Curved surfaces - like maybe the side of a piece of pipe. The shape of the bottom of the hole drilled with this bit will leave a bit of material to support the bit when the points break through the high spots. Otherwise a conventional bit would drop into the interior of the pipe and snag as it turns...
Over lapping holes - as in chain drilling for the same reasons as curved surfaces.
A "drill" that leaves a similar bottom hole pattern is the super drill here... http://www.practool.com/super-drill.html makes a difference for snagging and overlapping holes...

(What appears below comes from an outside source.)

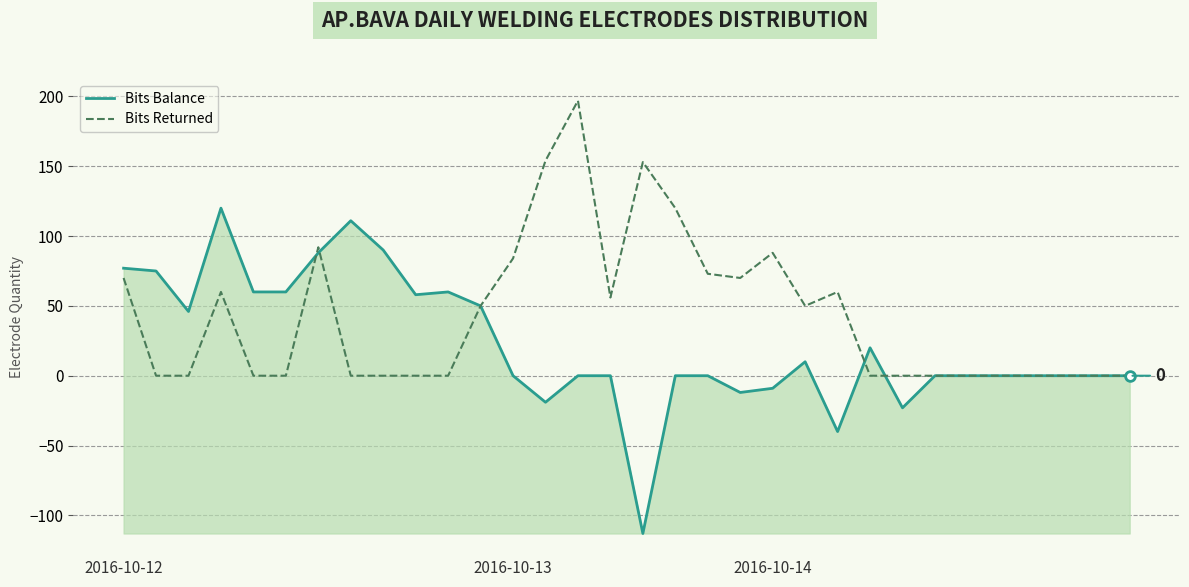

How many lines are shown in the chart?

2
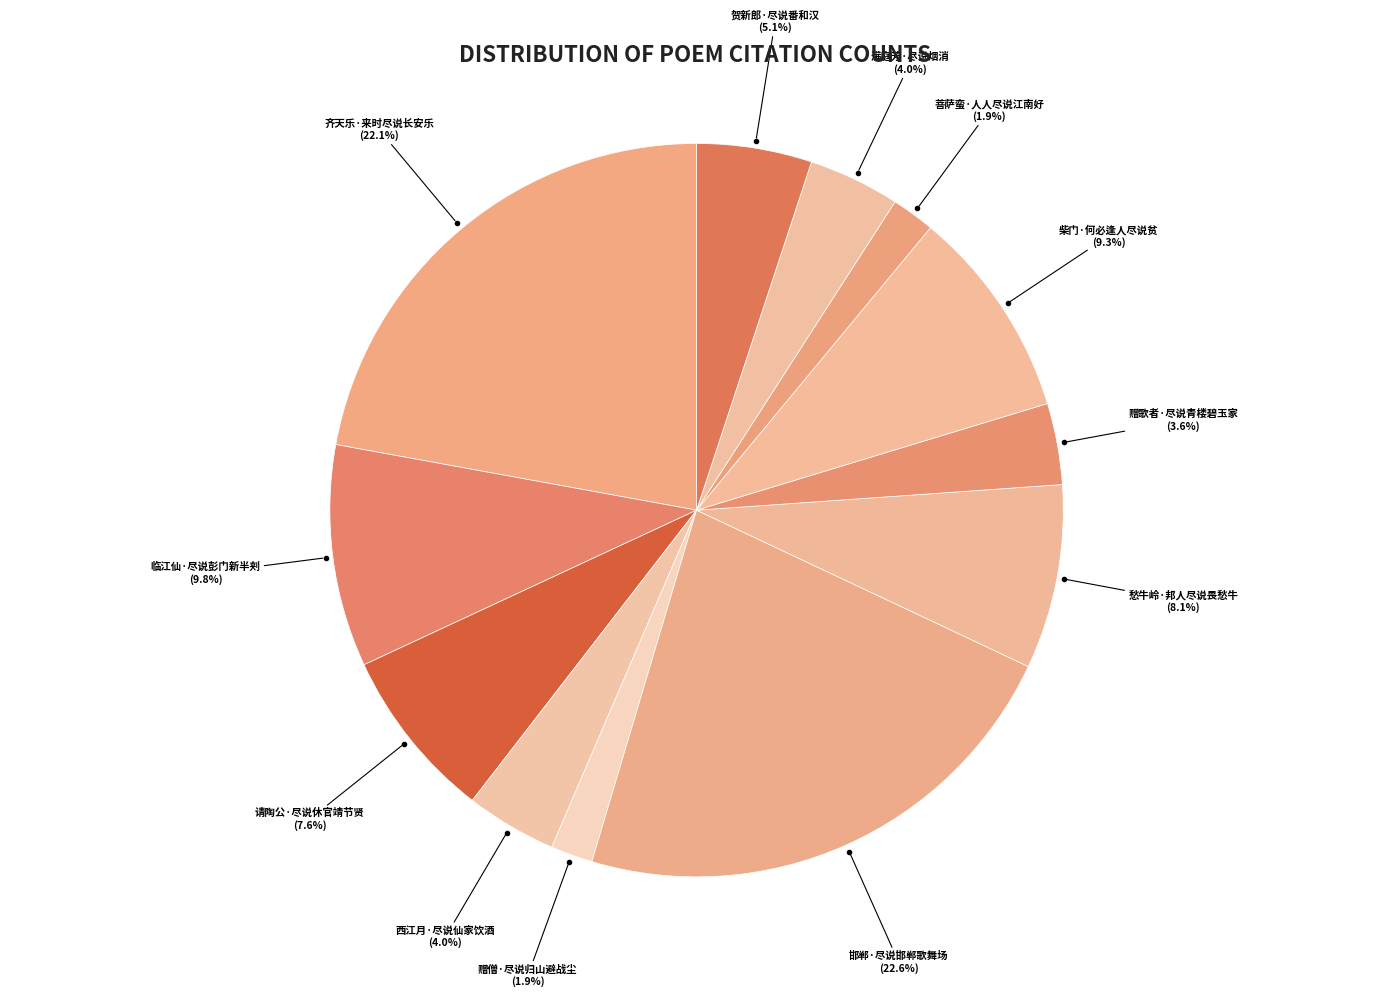

Count the number of slices in the pie.

12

My Wild A$$ed guess anyway.....
Design to 0.0001", measure to 1/32", cut with an axe, grind to fit
Paul, it's ground like a drill only with the cutting edges inside and more relief.
Well it's not for sheet metal, that was my first guess also, just tried it and it really cuts nice till it starts to break through then it shakes like all get out.
Tinkerer was that a guess or do you know that to be the use of these, their HSS.
Well, finally found a number to the manufacturer, he said they no longer produce them but it was for thin sheet metal ?????????? my little experiment sure didn't prove that, maybe it would work better if backed up with other solid material.
Need to find a spot weld I can try on the drill press
Tinkerer, that looks like it may be Cobalt which would be more suitable for spot welds, I would think, then HSS.
In a drill sharpening machine manual for a machine I had these were shown.
IIRC they were used in jigs, with the fishtail bit guided by a drilling bush.